[[ TEXT open ]]

# What Will The Panj Pyare Tell You During Khande Di Pahul?



## Ishna (Jun 10, 2013)

Gurufateh

Section Six Article XXIV of the SGPC Sikh Rehat Maryada contains instructions for conducting the Khande Di Pahul (Khalsa initiation ceremony). Items P and Q detail the instructions the Panj Pyare are to give to the new Khalsa:



> [SIZE=-1]*p. *After this, one from amongst the five beloved ones should explain to the initiates the discipline of the order : *** Today you are reborn in the true Guru's household, ending the cycle of migration, and joined the Khalsa Panth (order). *Your spiritual father is now Guru Gobind Singh and spiritual mother, Mata Sahib Kaur. *Your place of birth is Kesgarh Sahib and your native place is Anandpur Sahib. You, being the sons of one father, are, inter-se yourselves and other baptised Sikhs, spiritual brothers. You have become the pure Khalsa, having renounced your previous lineage, professional background, calling (occupation), beliefs, that is, having given up all connections with your caste, descent, birth, country, religion, etc. You are to worship none except the One Timeless Being (Waheguru) no God, Goddess, incarnation or prophet. You are not to think of anyone except the ten Gurus and anything except their gospel as your saviour. You are supposed to know Gurmukhi (Punjabi alphabet). (If you do not, you must learn it). And recite, or listen in to the recitation of, the under mentioned scriptural compositions, the daily repetition of which is ordained, every day1) The Japuji Sahib, (2) The Jaap Sahib, (3) The Ten Sawayyas (Quartrains), beginning "sarawag sudh", (4) The Sodar Rahiras and the Sohila. Besides, you should read from or listen in to the recitation from the Guru Granth Sahib . Have, on your person, all the time, the five K's :[/SIZE]
> 
> [SIZE=-1]I. The Keshas (unshorn hair), [/SIZE]
> [SIZE=-1]II. The Kirpan {sheathed sword} (The length of the sword to be worn is not prescribed., [/SIZE]
> ...


 
Do the Panj Pyare have authority to change these instructions?

I've read on other forums that people say 'the Panj Pyare told me I can't eat eggs' (this is an example only, *please* don't start talking about eggs); or 'the Panj Pyare told me the daily banis are XYZ': does this actually happen?

Are the same instructions given regardless of the Gurdwara someone attends? For instance, the AKJ don't have their own written maryada (as far as I'm aware), but they have keski as kakar instead of kesh, so do they change the above instructions to suit?

How can one be sure what they're committing to, especially if the amrit sanchar is conducted in a language which the new Khalsa can't understand?

Many thanks.


----------



## Kanwaljit.Singh (Jun 10, 2013)

I think things can only be added to the Maryada. But not taken out or changed.


----------



## Gyani Jarnail Singh (Jun 10, 2013)

Kanwaljit Singh said:


> I think things can only be added to the Maryada. But not taken out or changed.




If one keeps "adding" WATER to MILK/Lassee...we all know what happens..right...Maryada is pure MILK..adding water makes it watery..Kachi lassee !!


----------



## spnadmin (Jun 10, 2013)

ishna ji

AKJ do have a separate maryada - it contains uniquely more than keski.

It is not unusual for various sects within Sikhi to have a maryada unique unto its own group.

[[ TEXT closed ]]

PARTS OF THE EXERCISE:
1/ Print the passage of the Khande Di Pahul thread from "## Gyani Jarnail" up to and including "watery..Kachi lassee !!".
2/ In the Khande Di Pahul thread, shorten the paragraph beginning "Are the same instructions given regardless" into a brief bulleted list that keeps its main points.

[[ DATA SEGMENT open ]]

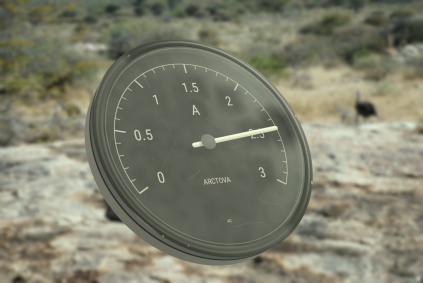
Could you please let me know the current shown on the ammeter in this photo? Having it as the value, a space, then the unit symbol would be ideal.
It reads 2.5 A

[[ DATA SEGMENT closed ]]

ANSWERS TO THE EXERCISE:
1/
## Gyani Jarnail Singh (Jun 10, 2013)

Kanwaljit Singh said:


> I think things can only be added to the Maryada. But not taken out or changed.




If one keeps "adding" WATER to MILK/Lassee...we all know what happens..right...Maryada is pure MILK..adding water makes it watery..Kachi lassee !!

2/
- Are the instructions the same whichever Gurdwara a person attends?
- As far as the poster knows, the AKJ have no written maryada of their own.
- The AKJ count keski as a kakar instead of kesh.
- Do they alter the quoted instructions to fit this?